I can’t tell you how many times the addict I loved was the one who was being pitied by outsiders due to the statement, “They can’t help it! It’s a disease. You wouldn’t abandon someone you love because of cancer, would you?” No, I wouldn’t abandon a loved one with cancer. I wouldn’t abandon a loved one, period. Firstly, I never abandoned anyone; they abandoned me. Secondly, NEVER compare alcoholism to cancer. No one chooses to get cancer. No one chooses to have their cells multiply beyond control as they watch their lives become totally uprooted. Addicts choose to pick up the bottle, inject the syringe, swallow the pills. Yes, I understand it gets to a point “beyond control,” but you can’t go through life pretending like you had no part of it. Like you have no part of it now. There are plenty of treatment options open to those who want treatment. There was someone who initially got themselves into the substance of choice, and it sure as hell wasn’t me. With that being said, do not blame it all on biology and the fact that, “it could have happened to anyone.” I’m sorry, but a person can’t become addicted to cocaine if they never took that first snort of it.

You’ll always love them even if you can no longer handle them in your life.

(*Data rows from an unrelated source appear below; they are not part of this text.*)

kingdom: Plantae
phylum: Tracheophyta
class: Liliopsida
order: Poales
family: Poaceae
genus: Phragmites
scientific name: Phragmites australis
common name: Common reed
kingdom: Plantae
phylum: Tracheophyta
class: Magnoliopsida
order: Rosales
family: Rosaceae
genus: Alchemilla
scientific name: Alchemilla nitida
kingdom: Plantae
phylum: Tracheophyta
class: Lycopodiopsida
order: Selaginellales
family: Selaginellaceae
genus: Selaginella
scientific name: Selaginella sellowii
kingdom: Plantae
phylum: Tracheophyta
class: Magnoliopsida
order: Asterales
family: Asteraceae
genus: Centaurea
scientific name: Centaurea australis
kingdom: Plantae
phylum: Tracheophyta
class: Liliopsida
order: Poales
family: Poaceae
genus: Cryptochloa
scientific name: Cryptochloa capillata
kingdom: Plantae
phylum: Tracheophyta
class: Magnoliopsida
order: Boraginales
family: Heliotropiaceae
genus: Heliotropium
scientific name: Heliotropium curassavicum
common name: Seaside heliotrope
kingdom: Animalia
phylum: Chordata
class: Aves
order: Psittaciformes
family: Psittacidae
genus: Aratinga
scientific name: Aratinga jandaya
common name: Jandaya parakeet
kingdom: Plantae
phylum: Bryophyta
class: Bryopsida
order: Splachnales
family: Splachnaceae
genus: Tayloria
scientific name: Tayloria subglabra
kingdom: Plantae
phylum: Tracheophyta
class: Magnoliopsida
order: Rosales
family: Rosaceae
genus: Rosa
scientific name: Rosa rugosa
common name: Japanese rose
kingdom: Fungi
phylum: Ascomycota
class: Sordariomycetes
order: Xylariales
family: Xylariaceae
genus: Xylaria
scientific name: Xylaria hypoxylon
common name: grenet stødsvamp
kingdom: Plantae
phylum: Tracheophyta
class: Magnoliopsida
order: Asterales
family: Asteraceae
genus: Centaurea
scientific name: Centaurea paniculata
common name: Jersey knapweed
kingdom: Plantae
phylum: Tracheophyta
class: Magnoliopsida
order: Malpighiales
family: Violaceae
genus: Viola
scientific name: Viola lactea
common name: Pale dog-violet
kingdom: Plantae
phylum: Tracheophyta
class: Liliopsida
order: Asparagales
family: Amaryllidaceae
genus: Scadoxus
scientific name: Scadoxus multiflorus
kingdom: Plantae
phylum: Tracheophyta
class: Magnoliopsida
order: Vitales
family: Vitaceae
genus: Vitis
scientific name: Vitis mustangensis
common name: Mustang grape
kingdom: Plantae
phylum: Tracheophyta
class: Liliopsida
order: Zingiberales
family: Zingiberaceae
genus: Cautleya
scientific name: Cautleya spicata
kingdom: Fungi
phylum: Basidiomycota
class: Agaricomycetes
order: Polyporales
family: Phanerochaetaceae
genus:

Love is unconditional if it’s real. It’s not just something that vanishes in the night, even if the person happens to. A part of you will always love the addict who tore you apart, and that’s okay. What’s not okay is loving them more than you love yourself and remaining by their side even if it’s absolutely tearing you apart. Your happiness has to come before tending to what they need. While they may need AA, you need love. You need someone who won’t attempt in smashing a bottle at your head as it goes crashing against the drywall. You need someone who won’t put you in danger when you don’t have the proper means of telling them no, you won’t get in that car after they’ve downed their last few pills. You will always love them, but that isn’t reason enough to put up with their shit and put your life in danger.

It wasn’t my fault.

This was most definitely the single-most difficult thing to come to terms with. It doesn’t happen overnight– believe me on that one– but someday, I hope it does. Nothing they’ve done to end them up where they are was, is, or will ever be your fault. Children of addicts often blame themselves for their parents’ addictions. “Maybe if I wasn’t born, they wouldn’t have had all of this stress to begin with,” or “If I just did X, Y, or Z, I could have prevented it.” Unfortunately, no, you couldn’t have done anything to stop it, and no, none of this is your fault. I think I blamed myself for my father’s actions for at least a decade before I came to the realization that it wasn’t my fault. A lot of times, addicts can’t take responsibility for things that they do partly because a lot of them are too immature to admit it or too in denial to understand it. They will either blame you for their misfortune directly or indirectly make you feel as if you are to blame through how they act towards you. Your life will become much less burdensome once you realize that it never was your fault.

And most importantly, I’ve learned that my children will never have to go through what I’ve gone through.

Knowing what it feels like to be the victim of your addict’s abuse teaches you what to stay away from for next time, whether that be in a relationship or even just people you surround yourself with. Most importantly, it teaches you what not to do yourself. I am very confident in the fact that my children will not be the products of addictive parents because 1) I swore to myself a very, very long time ago I would never make my children feel the way I once did, and 2) I swore to myself I would never marry someone like my father. Although addiction can arouse at any time, I now know the warning signs of an addictive personality and I have become extremely cautious with who I become close to in fear that I will be hurt by someone’s selfish actions again. My wish for my children is that they have a long and proper childhood, that I have the ability to teach them to take responsibility for their actions, and their actions alone, and that they never know the pain of having a parent who cares more about a materialistic substance than them.